╭─ Selected excerpt

The Uganda Railway, running from Mombasa on the Indian Ocean Coast to Kisumu on Lake Victoria, had been opened for traffic in December 1901.  A few years before the Great War commenced a Uganda Railway Volunteer Reserve had been recruited from amongst the European employees of the railway.  The unit followed the lines of the Railway Volunteers in India & had been formed to guard the railway in the event of an emergency.  The strength was around 100 men & training had usually been rifle practice.

On 09 August 1914 the unit was mobilised & 60 men under the command of Captain H.V. Kershaw, an assistant accountant, left Nairobi by special train for Voi, along with a KAR patrol.  For the next four months the Uganda Railway Volunteers guarded the line & bridges along the 147 mile stretch of rail between Sultan Hamud (in between Kiu & Simba Stations) & Voi.  Meanwhile in the railway workshops improvised armoured trains were built for use when patrolling the line.

Above: British troops after their train has run over a German mine.

During late September the Germans sent two demolition patrols from German East Africa through the waterless region from Lake Jipe, south of Taveta, to Kasigau Mountain & on another 20 miles to the railway.  On 24 August a patrol of Uganda Railway Volunteers found one of the enemy patrols nearly dead from thirst & exhaustion - the map used by the Germans was inacurate - & captured the complete patrol.  These enemy prisoners, the first taken in British East Africa during the war, were despatched to Nairobi with justifiable satisfaction.  

However not every stretch of the line could be watched or patrolled simultaneously and some German demolition patrols succeeded in laying effective demolition charges.  An example of an enemy device is shown in the sketch at the bottom of the page.

╰─
╭─ Data lines

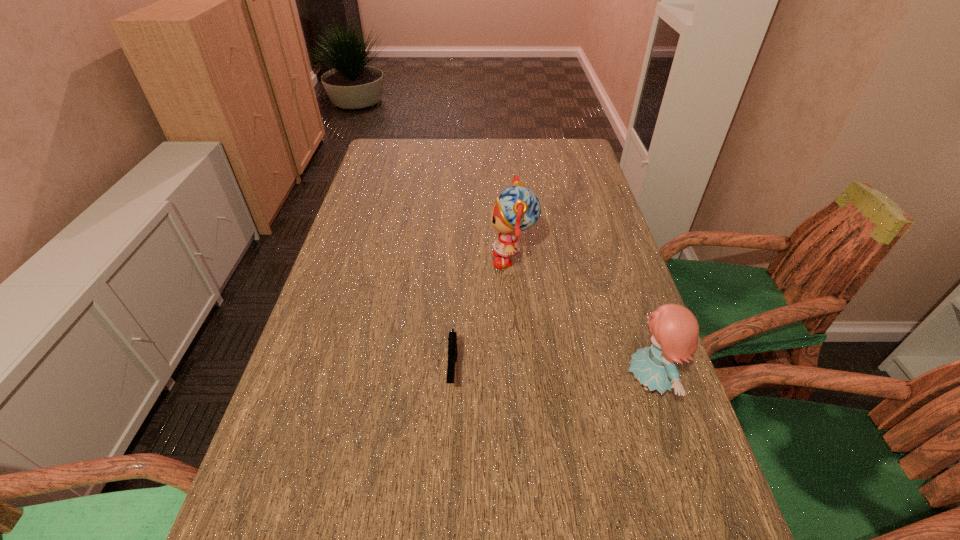
You are a GUI agent. You are given a task and a screenshot of the screen. Output one action in this format:
    pyautogui.click(x=<x>, y=<y>)
    Task: Click on the free space located on the front-facing side of the right doll
    This screenshot has height=540, width=960.
    Given the screenshot: What is the action you would take?
    pyautogui.click(x=531, y=383)

Find the location of a particular element. Image resolution: width=960 pixels, height=540 pixels. vacant area situated on the front-facing side of the right doll is located at coordinates (589, 383).

Locate an element on the screen. The width and height of the screenshot is (960, 540). vacant region located 0.070m on the front-facing side of the leftmost object is located at coordinates click(x=449, y=434).

You are a GUI agent. You are given a task and a screenshot of the screen. Output one action in this format:
    pyautogui.click(x=<x>, y=<y>)
    Task: Click on the object that is at the right edge
    The image size is (960, 540).
    Given the screenshot: What is the action you would take?
    pyautogui.click(x=675, y=330)

In the image, there is a desktop. Where is `vacant space at the far edge`? This screenshot has height=540, width=960. vacant space at the far edge is located at coordinates (527, 169).

In the image, there is a desktop. What are the coordinates of `vacant region at the left edge` in the screenshot? It's located at (350, 226).

Where is `vacant position at the right edge of the desktop`? This screenshot has width=960, height=540. vacant position at the right edge of the desktop is located at coordinates (572, 221).

Identify the location of unoccupied area between the leftmost object and the right doll. (551, 377).

I want to click on vacant point located between the shortest object and the rightmost object, so click(x=551, y=377).

In order to click on blank region between the farther doll and the right doll in this screenshot , I will do `click(581, 321)`.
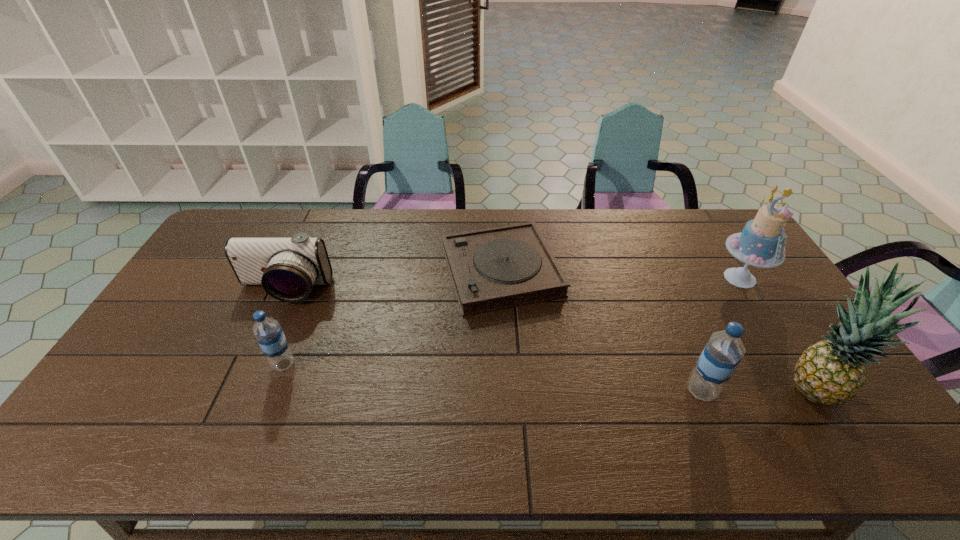
Locate an element on the screen. vacant space situated on the label of the fourth object from left to right is located at coordinates (813, 391).

Where is `vacant region located 0.150m with a ladder on the side of the second tallest object`? Image resolution: width=960 pixels, height=540 pixels. vacant region located 0.150m with a ladder on the side of the second tallest object is located at coordinates (775, 333).

Find the location of `vacant space located 0.180m on the surface of the camcorder`. vacant space located 0.180m on the surface of the camcorder is located at coordinates (255, 354).

At what (x,y) coordinates should I click in order to perform the action: click on blank space located on the front of the third object from left to right. Please return your answer as a coordinate pair (x, y). This screenshot has height=540, width=960. Looking at the image, I should click on (504, 330).

The width and height of the screenshot is (960, 540). I want to click on free space located 0.100m on the left of the pineapple, so click(744, 389).

Find the location of a particular element. This screenshot has height=540, width=960. object located in the far edge section of the desktop is located at coordinates (497, 268).

Find the location of `water bottle at the near edge`. water bottle at the near edge is located at coordinates (723, 352).

The width and height of the screenshot is (960, 540). Identify the location of pineapple that is at the near edge. (832, 372).

Where is `cake positioned at the right edge`? The width and height of the screenshot is (960, 540). cake positioned at the right edge is located at coordinates (761, 243).

You are a GUI agent. You are given a task and a screenshot of the screen. Output one action in this format:
    pyautogui.click(x=<x>, y=<y>)
    Task: Click on the pineapple present at the right edge
    This screenshot has height=540, width=960.
    Given the screenshot: What is the action you would take?
    pos(832,372)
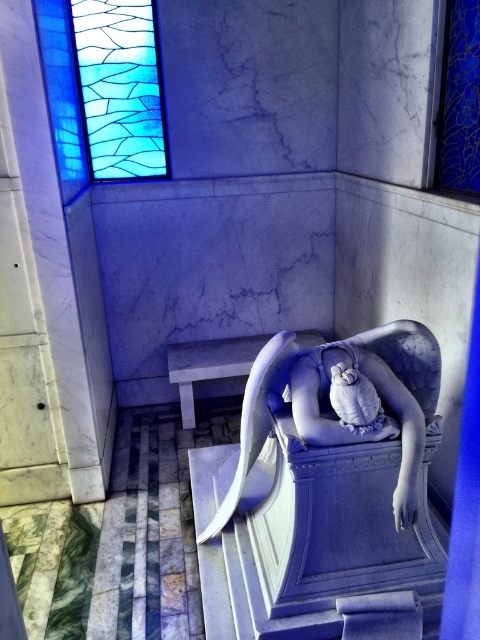
You are standing in the church and want to place a 3.5 feet wide flower arrangement exactly at the point labeled point (347, 365). Can you fit it there without moving any other objects?

The point labeled point (347, 365) is 6.26 feet away from you. Since the flower arrangement is 3.5 feet wide, there is enough space to fit it at that location without moving other objects.

You are standing in the center of the church and want to place a new candle holder exactly at the point marked by the coordinates point (372,396). However, there is already an object there. What is the object currently occupying that location?

The point (372,396) is occupied by the satin blue statue at center.

You are standing at the entrance of the church and want to locate the white marble statue at center. According to the coordinates provided, in which direction should you walk to reach it?

The white marble statue at center is located at coordinates point (323, 492), so you should walk towards the center of the image to reach it.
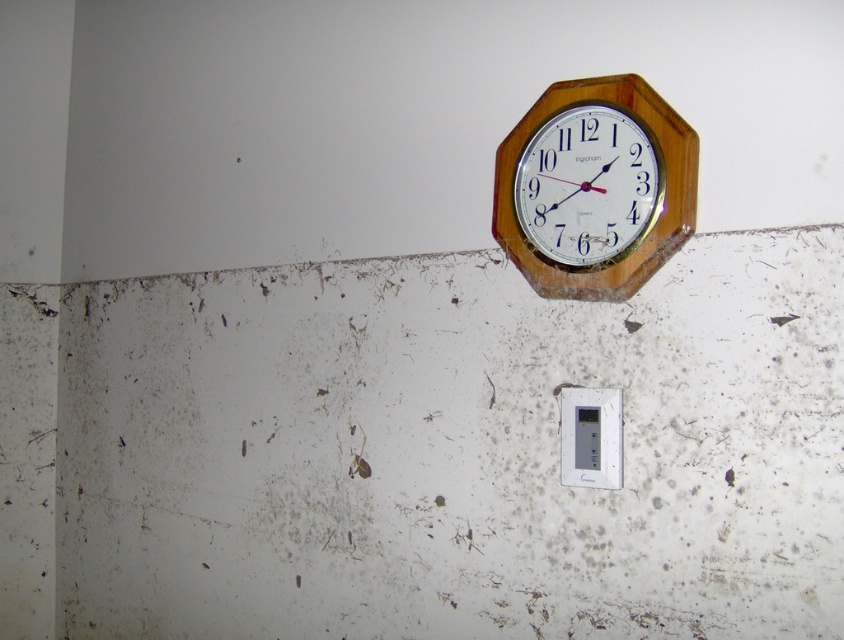
You are an electrician trying to fix the outlet. You need to reach the white plastic electric outlet at center. Is the wooden clock at upper right blocking your access to it?

The wooden clock at upper right is closer to the viewer than the white plastic electric outlet at center, so the clock is in front of the outlet. Therefore, the wooden clock at upper right is blocking access to the white plastic electric outlet at center.

You are a painter standing 1.2 meters away from the wall. You want to paint the wooden clock at upper right but need to step back to ensure you can paint it without getting too close. Do you need to move further back?

The wooden clock at upper right is 1.18 meters from the camera. Since you are already standing 1.2 meters away, you are slightly farther back than the clock, so you don not need to move further back to paint it.

You are standing at a point 4.05 feet away from the point labeled point (636, 92). The wall has a clock mounted on it. Can you estimate how far you are from the clock?

The point labeled point (636, 92) is 4.05 feet away from the viewer, so the distance between the viewer and the clock is approximately 4.05 feet.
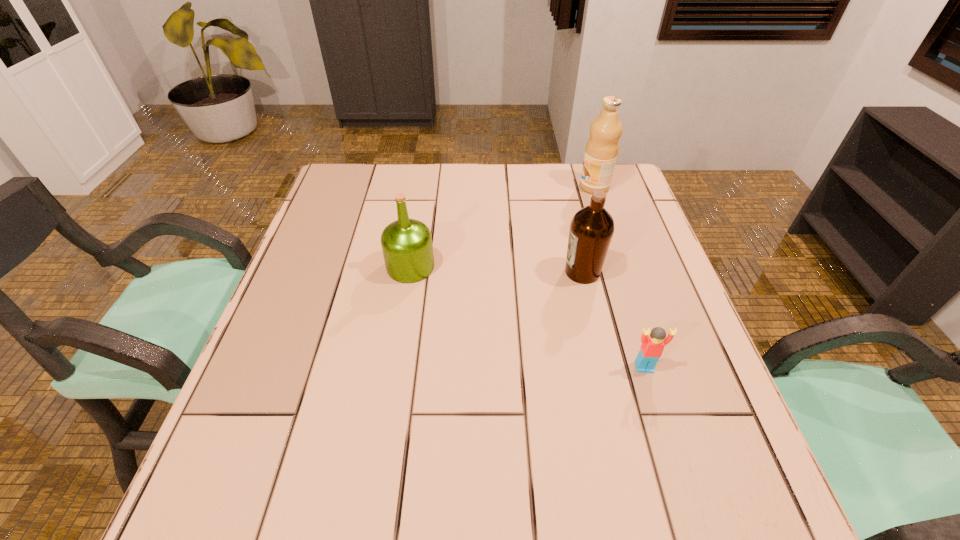
You are a GUI agent. You are given a task and a screenshot of the screen. Output one action in this format:
    pyautogui.click(x=<x>, y=<y>)
    Task: Click on the tallest olive oil
    The width and height of the screenshot is (960, 540).
    Given the screenshot: What is the action you would take?
    pyautogui.click(x=602, y=148)

Find the location of a particular element. the farthest olive oil is located at coordinates (602, 148).

The width and height of the screenshot is (960, 540). I want to click on the second object from left to right, so click(591, 230).

Find the location of a particular element. This screenshot has width=960, height=540. the leftmost object is located at coordinates (406, 243).

What are the coordinates of `Lego` in the screenshot? It's located at (652, 346).

Find the location of a particular element. This screenshot has width=960, height=540. the shortest object is located at coordinates (652, 346).

Where is `free space located 0.150m on the label of the farthest object`? free space located 0.150m on the label of the farthest object is located at coordinates (530, 187).

Find the location of a particular element. This screenshot has width=960, height=540. vacant area situated on the label of the farthest object is located at coordinates (527, 187).

Where is `free spot located 0.100m on the label of the farthest object`? free spot located 0.100m on the label of the farthest object is located at coordinates (546, 187).

Find the location of a particular element. vacant space located 0.290m on the label of the third object from right to left is located at coordinates (444, 272).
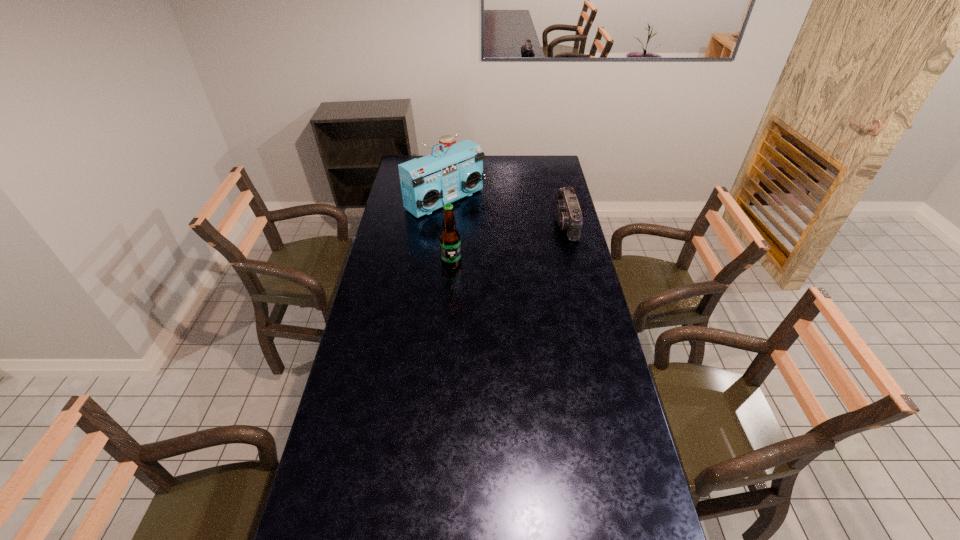
Where is `free space at the right edge`? free space at the right edge is located at coordinates (562, 275).

The width and height of the screenshot is (960, 540). I want to click on vacant space that's between the farthest object and the rightmost object, so click(508, 193).

Identify the location of empty space between the can and the rightmost object. The width and height of the screenshot is (960, 540). (508, 193).

Identify the location of empty space that is in between the nearest object and the rightmost object. This screenshot has height=540, width=960. (509, 244).

Locate an element on the screen. This screenshot has height=540, width=960. free space that is in between the radio receiver and the camcorder is located at coordinates (506, 212).

This screenshot has width=960, height=540. Identify the location of unoccupied position between the camcorder and the can. (508, 193).

At what (x,y) coordinates should I click in order to perform the action: click on vacant region between the camcorder and the radio receiver. Please return your answer as a coordinate pair (x, y). This screenshot has height=540, width=960. Looking at the image, I should click on (506, 212).

What are the coordinates of `vacant area that lies between the rightmost object and the radio receiver` in the screenshot? It's located at (506, 212).

Where is `the second closest object to the radio receiver`? the second closest object to the radio receiver is located at coordinates (450, 242).

Select which object is the second closest to the camcorder. Please provide its 2D coordinates. Your answer should be formatted as a tuple, i.e. [(x, y)], where the tuple contains the x and y coordinates of a point satisfying the conditions above.

[(450, 242)]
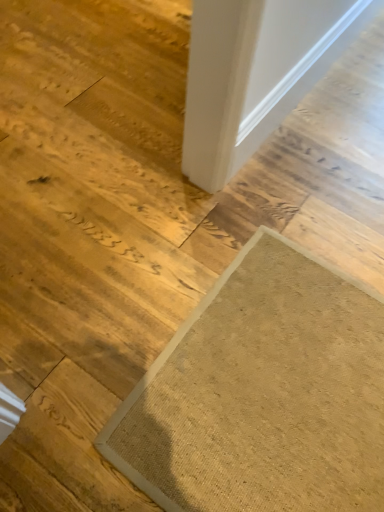
The image size is (384, 512). Find the location of `free area below textured beige mat at lower right (from a real-world perspective)`. free area below textured beige mat at lower right (from a real-world perspective) is located at coordinates (284, 390).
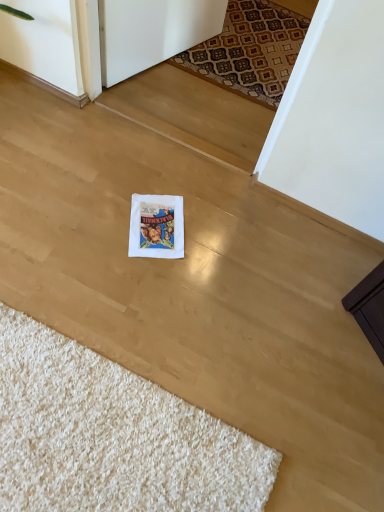
At what (x,y) coordinates should I click in order to perform the action: click on free region under white paper postcard at center (from a real-world perspective). Please return your answer as a coordinate pair (x, y). This screenshot has width=384, height=512. Looking at the image, I should click on (163, 228).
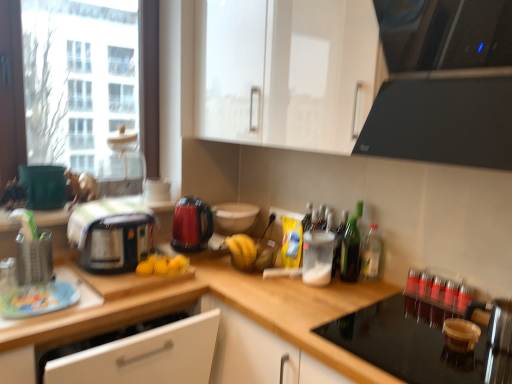
Identify the location of vacant space situated on the left part of translucent plastic container at center, the second appliance in the right-to-left sequence. This screenshot has height=384, width=512. (273, 281).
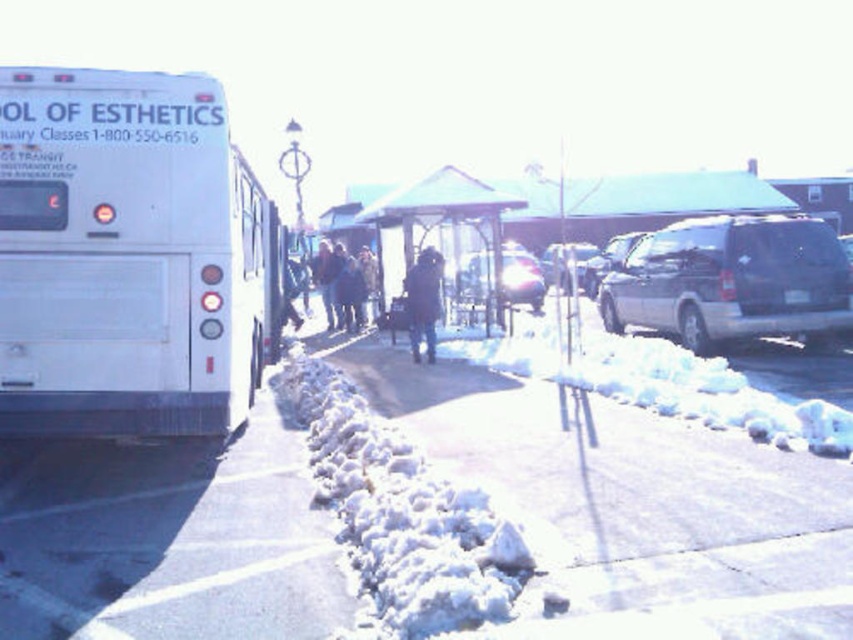
Question: Is white snow-covered pavement at center closer to camera compared to shiny silver van at center?

Choices:
 (A) yes
 (B) no

Answer: (A)

Question: Which of the following is the closest to the observer?

Choices:
 (A) dark brown leather jacket at center
 (B) white snow-covered pavement at center

Answer: (B)

Question: Is silver metallic van at right positioned behind transparent glass bus stop at center?

Choices:
 (A) yes
 (B) no

Answer: (B)

Question: Which object is closer to the camera taking this photo?

Choices:
 (A) shiny silver van at center
 (B) dark brown leather jacket at center

Answer: (A)

Question: Is silver metallic van at right positioned behind dark brown leather jacket at center?

Choices:
 (A) yes
 (B) no

Answer: (B)

Question: Which object is farther from the camera taking this photo?

Choices:
 (A) satin silver van at right
 (B) white matte bus at left
 (C) metallic silver van at center
 (D) dark brown leather jacket at center

Answer: (C)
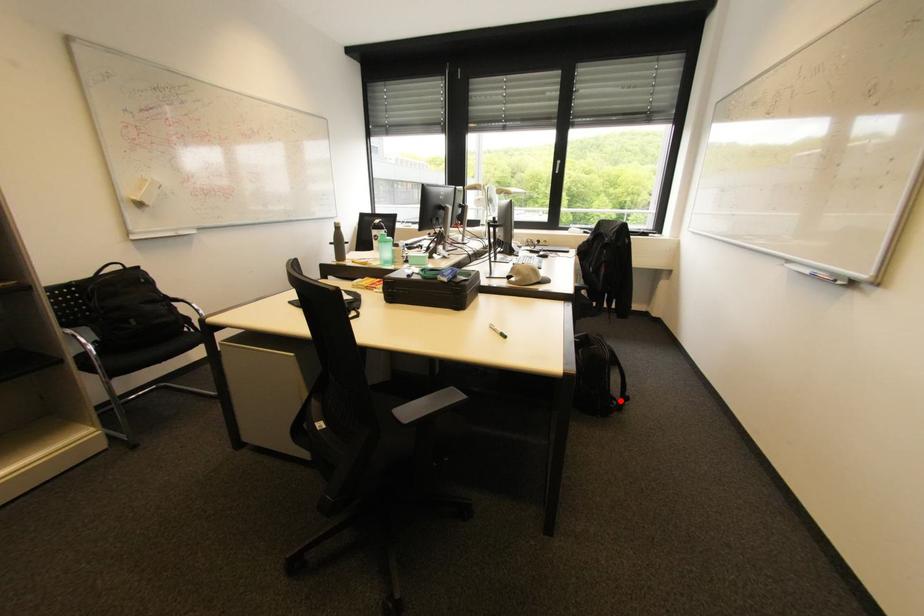
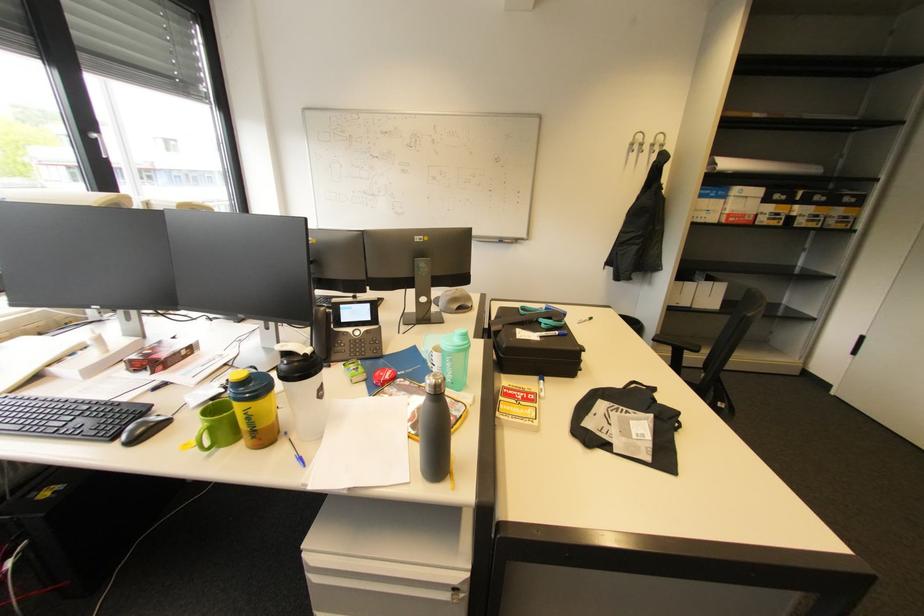
Question: I am providing you with two images of the same scene from different viewpoints. A red point is marked on the first image. Can you still see the location of the red point in image 2?

Choices:
 (A) Yes
 (B) No

Answer: (B)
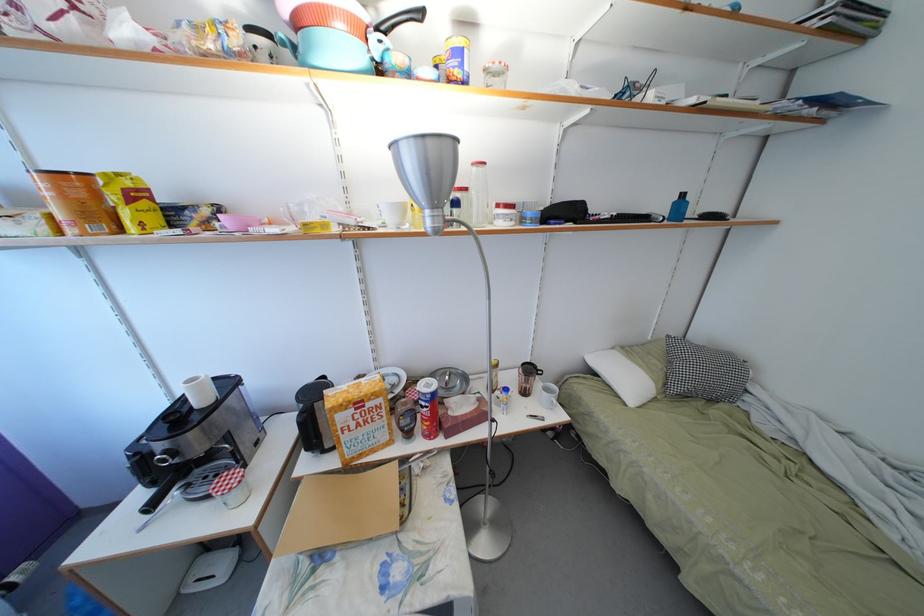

╰─

» Objective A:
Answer these questions from the Uganda Railway excerpt:
(i) In what month and year was the railway opened for traffic?
(ii) Who commanded the 60 men who left Nairobi for Voi, and what was his job on the railway?
(iii) How long was the stretch of rail that the volunteers guarded?
» Objective B:
Reproduce the passage of the Uganda Railway excerpt starting at "However not every" and ending at "of the page.".

» Output A:
(i) December 1901
(ii) Captain H.V. Kershaw, an assistant accountant
(iii) 147 miles, between Sultan Hamud and Voi

» Output B:
However not every stretch of the line could be watched or patrolled simultaneously and some German demolition patrols succeeded in laying effective demolition charges.  An example of an enemy device is shown in the sketch at the bottom of the page.